_Given data_
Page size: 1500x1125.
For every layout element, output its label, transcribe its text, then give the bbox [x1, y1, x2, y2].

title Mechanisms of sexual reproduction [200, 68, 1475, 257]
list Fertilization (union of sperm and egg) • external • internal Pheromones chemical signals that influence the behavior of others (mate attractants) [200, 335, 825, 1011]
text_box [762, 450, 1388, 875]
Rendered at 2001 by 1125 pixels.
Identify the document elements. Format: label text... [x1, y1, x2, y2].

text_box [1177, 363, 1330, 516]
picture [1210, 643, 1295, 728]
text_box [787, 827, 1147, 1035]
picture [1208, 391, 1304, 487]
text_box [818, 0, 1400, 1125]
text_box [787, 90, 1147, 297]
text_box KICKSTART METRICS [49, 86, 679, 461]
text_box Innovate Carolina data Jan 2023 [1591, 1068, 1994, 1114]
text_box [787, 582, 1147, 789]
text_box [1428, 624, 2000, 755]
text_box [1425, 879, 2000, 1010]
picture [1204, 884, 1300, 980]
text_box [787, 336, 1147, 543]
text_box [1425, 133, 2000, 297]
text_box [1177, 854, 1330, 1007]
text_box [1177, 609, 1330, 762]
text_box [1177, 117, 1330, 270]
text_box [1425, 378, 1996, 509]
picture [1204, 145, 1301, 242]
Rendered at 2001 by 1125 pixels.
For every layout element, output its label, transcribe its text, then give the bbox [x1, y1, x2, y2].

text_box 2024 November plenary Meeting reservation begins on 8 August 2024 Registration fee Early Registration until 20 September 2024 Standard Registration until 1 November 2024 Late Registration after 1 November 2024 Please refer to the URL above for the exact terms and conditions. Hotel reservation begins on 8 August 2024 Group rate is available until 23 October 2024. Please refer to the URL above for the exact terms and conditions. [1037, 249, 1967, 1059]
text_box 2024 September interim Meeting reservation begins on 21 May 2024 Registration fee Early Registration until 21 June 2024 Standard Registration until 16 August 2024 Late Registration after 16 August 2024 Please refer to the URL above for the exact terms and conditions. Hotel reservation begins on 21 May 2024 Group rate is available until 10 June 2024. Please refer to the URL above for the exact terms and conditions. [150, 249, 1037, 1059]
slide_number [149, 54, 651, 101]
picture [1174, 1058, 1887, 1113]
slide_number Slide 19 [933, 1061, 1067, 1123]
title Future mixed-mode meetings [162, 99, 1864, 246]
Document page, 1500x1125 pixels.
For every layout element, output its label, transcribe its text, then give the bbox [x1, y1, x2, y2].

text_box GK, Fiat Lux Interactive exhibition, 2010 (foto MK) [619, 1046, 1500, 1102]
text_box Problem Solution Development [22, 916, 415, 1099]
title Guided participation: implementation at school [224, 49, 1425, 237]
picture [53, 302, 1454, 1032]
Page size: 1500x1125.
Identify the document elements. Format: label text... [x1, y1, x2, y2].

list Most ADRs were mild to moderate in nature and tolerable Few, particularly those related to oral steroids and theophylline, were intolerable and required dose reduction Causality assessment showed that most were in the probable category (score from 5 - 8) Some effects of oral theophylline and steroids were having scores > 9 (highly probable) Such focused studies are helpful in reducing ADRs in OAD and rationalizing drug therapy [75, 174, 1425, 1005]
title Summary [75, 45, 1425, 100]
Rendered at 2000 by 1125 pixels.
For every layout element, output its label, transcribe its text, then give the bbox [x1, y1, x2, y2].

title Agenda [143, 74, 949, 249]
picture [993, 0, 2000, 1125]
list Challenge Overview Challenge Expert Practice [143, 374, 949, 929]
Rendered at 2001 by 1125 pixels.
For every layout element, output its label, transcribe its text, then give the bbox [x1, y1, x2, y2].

_What the exercise asks_
Retype each entry without altering a single word.

_Response area_
Page size: 1500x1125.
For every layout element, output its label, transcribe its text, then give the bbox [x1, y1, x2, y2].

title Mechanisms of sexual reproduction [200, 68, 1475, 257]
list Fertilization (union of sperm and egg) • external • internal Pheromones chemical signals that influence the behavior of others (mate attractants) [200, 335, 825, 1011]
text_box [762, 450, 1388, 875]
Rendered at 2001 by 1125 pixels.
Identify the document elements. Format: label text... [x1, y1, x2, y2].

text_box [1177, 363, 1330, 516]
picture [1210, 643, 1295, 728]
text_box [787, 827, 1147, 1035]
picture [1208, 391, 1304, 487]
text_box [818, 0, 1400, 1125]
text_box [787, 90, 1147, 297]
text_box KICKSTART METRICS [49, 86, 679, 461]
text_box Innovate Carolina data Jan 2023 [1591, 1068, 1994, 1114]
text_box [787, 582, 1147, 789]
text_box [1428, 624, 2000, 755]
text_box [1425, 879, 2000, 1010]
picture [1204, 884, 1300, 980]
text_box [787, 336, 1147, 543]
text_box [1425, 133, 2000, 297]
text_box [1177, 854, 1330, 1007]
text_box [1177, 609, 1330, 762]
text_box [1177, 117, 1330, 270]
text_box [1425, 378, 1996, 509]
picture [1204, 145, 1301, 242]
Rendered at 2001 by 1125 pixels.
For every layout element, output its label, transcribe its text, then give the bbox [x1, y1, x2, y2].

text_box 2024 November plenary Meeting reservation begins on 8 August 2024 Registration fee Early Registration until 20 September 2024 Standard Registration until 1 November 2024 Late Registration after 1 November 2024 Please refer to the URL above for the exact terms and conditions. Hotel reservation begins on 8 August 2024 Group rate is available until 23 October 2024. Please refer to the URL above for the exact terms and conditions. [1037, 249, 1967, 1059]
text_box 2024 September interim Meeting reservation begins on 21 May 2024 Registration fee Early Registration until 21 June 2024 Standard Registration until 16 August 2024 Late Registration after 16 August 2024 Please refer to the URL above for the exact terms and conditions. Hotel reservation begins on 21 May 2024 Group rate is available until 10 June 2024. Please refer to the URL above for the exact terms and conditions. [150, 249, 1037, 1059]
slide_number [149, 54, 651, 101]
picture [1174, 1058, 1887, 1113]
slide_number Slide 19 [933, 1061, 1067, 1123]
title Future mixed-mode meetings [162, 99, 1864, 246]
Document page, 1500x1125 pixels.
For every layout element, output its label, transcribe its text, then give the bbox [x1, y1, x2, y2].

text_box GK, Fiat Lux Interactive exhibition, 2010 (foto MK) [619, 1046, 1500, 1102]
text_box Problem Solution Development [22, 916, 415, 1099]
title Guided participation: implementation at school [224, 49, 1425, 237]
picture [53, 302, 1454, 1032]
Page size: 1500x1125.
Identify the document elements. Format: label text... [x1, y1, x2, y2].

list Most ADRs were mild to moderate in nature and tolerable Few, particularly those related to oral steroids and theophylline, were intolerable and required dose reduction Causality assessment showed that most were in the probable category (score from 5 - 8) Some effects of oral theophylline and steroids were having scores > 9 (highly probable) Such focused studies are helpful in reducing ADRs in OAD and rationalizing drug therapy [75, 174, 1425, 1005]
title Summary [75, 45, 1425, 100]
Rendered at 2000 by 1125 pixels.
For every layout element, output its label, transcribe its text, then give the bbox [x1, y1, x2, y2].

title Agenda [143, 74, 949, 249]
picture [993, 0, 2000, 1125]
list Challenge Overview Challenge Expert Practice [143, 374, 949, 929]
Rendered at 2001 by 1125 pixels.
For every layout element, output its label, transcribe its text, then give the bbox [x1, y1, x2, y2].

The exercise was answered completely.